Become an “Antibiotic Guardian” to protect yours and others’ health
13 November 2020

Tameside and Glossop residents are being urged to become “Antibiotic Guardians” and protect themselves, family and friends against the spread of antibiotic resistance.

NHS Tameside and Glossop Clinical Commissioning Group (CCG) is providing information and guidance in support of World Antimicrobial Awareness Week (18-24 November), which aims to increase awareness of antibiotic resistance and encourage best practice.

To become an “Antibiotic Guardian” keep to the following advice and find out more that you can do at

Good hygiene is essential in reducing the risk of spread of infections and is especially important in households with individuals who have chronic illnesses.

Antibiotics do not work for all colds, or for most coughs, sore throats or earache. Your body can usually fight these infections on its own. They are important medicines and should only be taken when prescribed by a health professional.

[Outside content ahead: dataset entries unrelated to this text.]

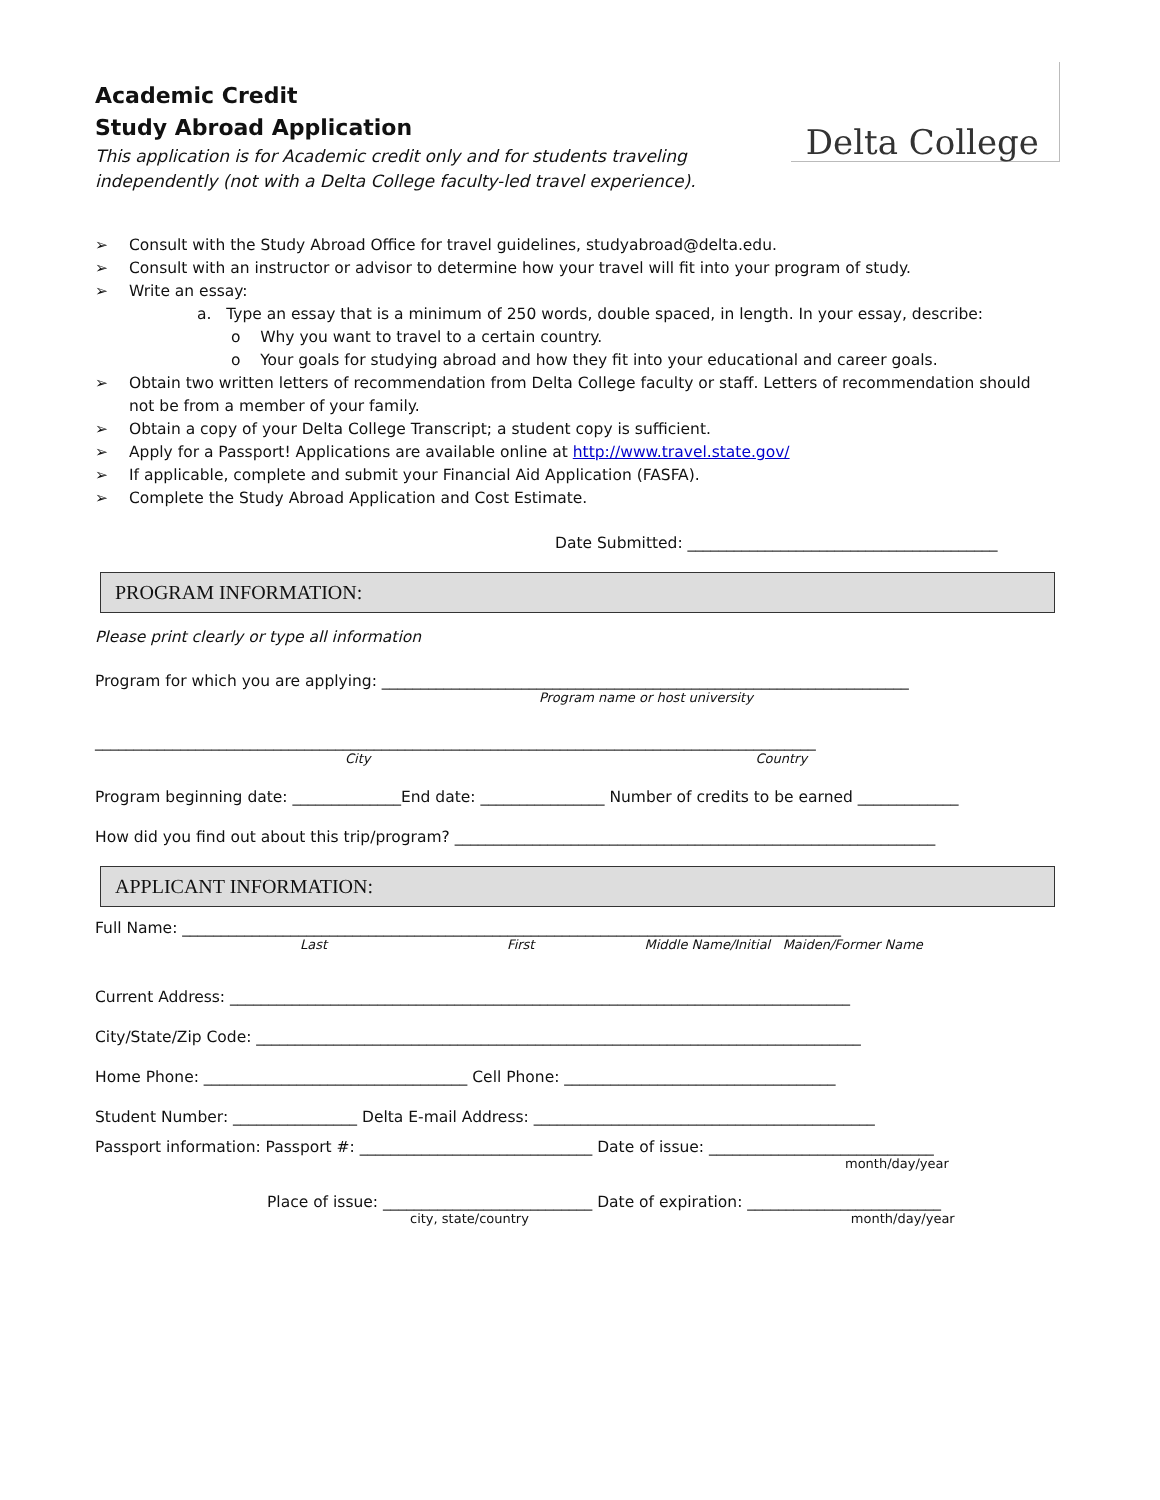Academic Credit
Study Abroad Application
This application is for Academic credit only and for students traveling
independently (not with a Delta College faculty-led travel experience).
Delta College
➢ Consult with the Study Abroad Office for travel guidelines, studyabroad@delta.edu.
➢ Consult with an instructor or advisor to determine how your travel will fit into your program of study.
➢ Write an essay:
a. Type an essay that is a minimum of 250 words, double spaced, in length. In your essay, describe:
o Why you want to travel to a certain country.
o Your goals for studying abroad and how they fit into your educational and career goals.
➢ Obtain two written letters of recommendation from Delta College faculty or staff. Letters of recommendation should not be from a member of your family.
➢ Obtain a copy of your Delta College Transcript; a student copy is sufficient.
➢ Apply for a Passport! Applications are available online at http://www.travel.state.gov/
➢ If applicable, complete and submit your Financial Aid Application (FASFA).
➢ Complete the Study Abroad Application and Cost Estimate.
Date Submitted: ________________________________________
PROGRAM INFORMATION:
Please print clearly or type all information
Program for which you are applying: ____________________________________________________________________
Program name or host university
_____________________________________________________________________________________________
City Country
Program beginning date: ______________End date: ________________ Number of credits to be earned _____________
How did you find out about this trip/program? ______________________________________________________________
APPLICANT INFORMATION:
Full Name: _____________________________________________________________________________________
Last First Middle Name/Initial Maiden/Former Name
Current Address: ________________________________________________________________________________
City/State/Zip Code: ______________________________________________________________________________
Home Phone: __________________________________ Cell Phone: ___________________________________
Student Number: ________________ Delta E-mail Address: ____________________________________________
Passport information: Passport #: ______________________________ Date of issue: _____________________________
month/day/year
Place of issue: ___________________________ Date of expiration: _________________________
city, state/country month/day/year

When antibiotics are prescribed by a health professional it is important that you always take them as directed, never save them for later and never share them with others. They can have side effects as they upset the natural balance of bacteria potentially resulting in diarrhoea and/or thrush. The use of inappropriate antibiotics may also allow other more harmful bacteria to increase. Antibiotics also cause other side effects such as rashes, stomach pains and reactions to sunlight.

Antibiotic resistant bacteria don’t just affect you, they can spread to other people (and animals) in close contact with you and are very difficult to treat.

If you or a family member are feeling unwell, have a cold or flu and you haven’t been prescribed antibiotics, here are some effective self-care ways to help you feel better:

  • ask your pharmacist to recommend medicines to help with symptoms or pain
  • get plenty of rest
  • make sure you or your child drink enough to avoid feeling thirsty.
  • fever is a sign that the body is fighting infection and most fevers will get better on their own - use paracetamol if you or your child are feeling uncomfortable
  • make sure to use a tissue for your nose and wash your hands frequently to avoid spreading your infection to family and friends

If you’re worried, contact your GP who will be able to advise you on the best treatment for your symptoms.

NHS Tameside and Glossop Clinical Commissioning Group Co-Chair, Dr Asad Ali, said: “Taking antibiotics unnecessarily encourages harmful bacteria that live inside you to become resistant. That means that antibiotics may not work when you really need them. This puts you and your family at risk of a more severe or longer illness. Take your GP, pharmacist or nurse’s advice when it comes to antibiotics.”